Pitfalls and complications

Drawbacks of LDF

  • LDF can detect movement of red blood cells only in a small volume of tissue (1mm3). Hence, variables like number of vessels with active flow, vessel diameter changes and flow in individual micro-vessels cannot be assessed. The small area of measurement can also affect the reproducibility of results as a minimal displacement of the optical probe can change the target site.

  • Motion artifacts affect LDF measurements, and oral LDFRs show intra- and inter-individual variability.

  • Uncalibrated blood flow readings are seen in each patient as LDF measurements are largely influenced by connective tissue thickness, local distribution of the vessels and the recording site (free, interdental or attached gingiva, or alveolar mucosa).

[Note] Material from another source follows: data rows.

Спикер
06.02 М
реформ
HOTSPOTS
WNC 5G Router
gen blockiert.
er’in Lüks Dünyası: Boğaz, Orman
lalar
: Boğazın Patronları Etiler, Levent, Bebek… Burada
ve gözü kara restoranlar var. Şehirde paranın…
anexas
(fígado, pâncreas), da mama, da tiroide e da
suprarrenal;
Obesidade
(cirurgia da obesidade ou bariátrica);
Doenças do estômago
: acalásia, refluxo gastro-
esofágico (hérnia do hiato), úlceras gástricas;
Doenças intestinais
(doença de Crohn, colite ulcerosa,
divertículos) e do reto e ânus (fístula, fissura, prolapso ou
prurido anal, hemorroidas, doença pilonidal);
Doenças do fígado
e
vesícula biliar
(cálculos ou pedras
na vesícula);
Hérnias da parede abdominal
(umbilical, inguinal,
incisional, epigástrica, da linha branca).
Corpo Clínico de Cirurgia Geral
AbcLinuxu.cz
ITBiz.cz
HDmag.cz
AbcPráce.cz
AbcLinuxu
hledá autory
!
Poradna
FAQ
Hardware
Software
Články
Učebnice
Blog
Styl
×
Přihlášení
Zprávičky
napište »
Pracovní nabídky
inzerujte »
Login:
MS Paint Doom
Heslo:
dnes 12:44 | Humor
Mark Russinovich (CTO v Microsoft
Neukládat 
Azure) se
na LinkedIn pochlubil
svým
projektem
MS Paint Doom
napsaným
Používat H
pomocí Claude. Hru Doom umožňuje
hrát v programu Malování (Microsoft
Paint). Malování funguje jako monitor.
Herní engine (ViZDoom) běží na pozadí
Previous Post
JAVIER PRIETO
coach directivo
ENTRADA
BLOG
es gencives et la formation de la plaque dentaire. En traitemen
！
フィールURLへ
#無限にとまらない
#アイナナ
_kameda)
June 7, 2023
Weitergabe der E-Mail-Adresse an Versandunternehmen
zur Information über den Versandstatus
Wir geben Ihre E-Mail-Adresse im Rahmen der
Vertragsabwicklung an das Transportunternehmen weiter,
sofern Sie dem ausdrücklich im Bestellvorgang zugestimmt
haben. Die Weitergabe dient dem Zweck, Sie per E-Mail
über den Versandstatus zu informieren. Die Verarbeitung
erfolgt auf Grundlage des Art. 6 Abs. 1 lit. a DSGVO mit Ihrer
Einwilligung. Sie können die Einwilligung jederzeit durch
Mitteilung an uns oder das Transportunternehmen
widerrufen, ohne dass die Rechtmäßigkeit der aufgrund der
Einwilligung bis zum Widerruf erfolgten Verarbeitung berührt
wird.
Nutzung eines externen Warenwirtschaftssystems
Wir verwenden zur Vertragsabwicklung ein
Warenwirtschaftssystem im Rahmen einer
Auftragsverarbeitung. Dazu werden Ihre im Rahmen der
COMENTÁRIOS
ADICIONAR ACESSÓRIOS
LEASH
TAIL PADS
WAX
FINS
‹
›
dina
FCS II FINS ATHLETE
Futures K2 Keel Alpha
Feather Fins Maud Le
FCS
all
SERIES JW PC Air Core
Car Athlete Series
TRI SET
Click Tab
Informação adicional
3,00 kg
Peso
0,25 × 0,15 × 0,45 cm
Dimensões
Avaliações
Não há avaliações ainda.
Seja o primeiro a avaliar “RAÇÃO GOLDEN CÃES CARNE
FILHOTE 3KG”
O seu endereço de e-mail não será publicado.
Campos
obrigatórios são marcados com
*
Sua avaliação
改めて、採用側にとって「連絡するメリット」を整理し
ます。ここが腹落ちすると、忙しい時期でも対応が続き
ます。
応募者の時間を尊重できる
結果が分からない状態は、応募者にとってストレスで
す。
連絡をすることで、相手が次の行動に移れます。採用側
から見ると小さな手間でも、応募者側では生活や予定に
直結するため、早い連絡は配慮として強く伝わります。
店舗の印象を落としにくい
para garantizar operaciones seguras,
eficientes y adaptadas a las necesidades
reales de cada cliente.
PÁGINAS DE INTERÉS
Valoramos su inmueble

  • The scattering properties of surrounding tissues affect flow readings in LDF.

Drawbacks of OCT

  • OCT can image only a small sized target area (few mm2) at any given time; thus, requiring hundreds or thousands of small images to cover an entire lesion.

  • It has limited penetration depth that restricts clinical utility. This drawback can be overcome by selecting a high-quality light source, which increases the cost of the OCT system.

  • Faster imaging speeds in OCT due to inadequate processing time can produce low quality images.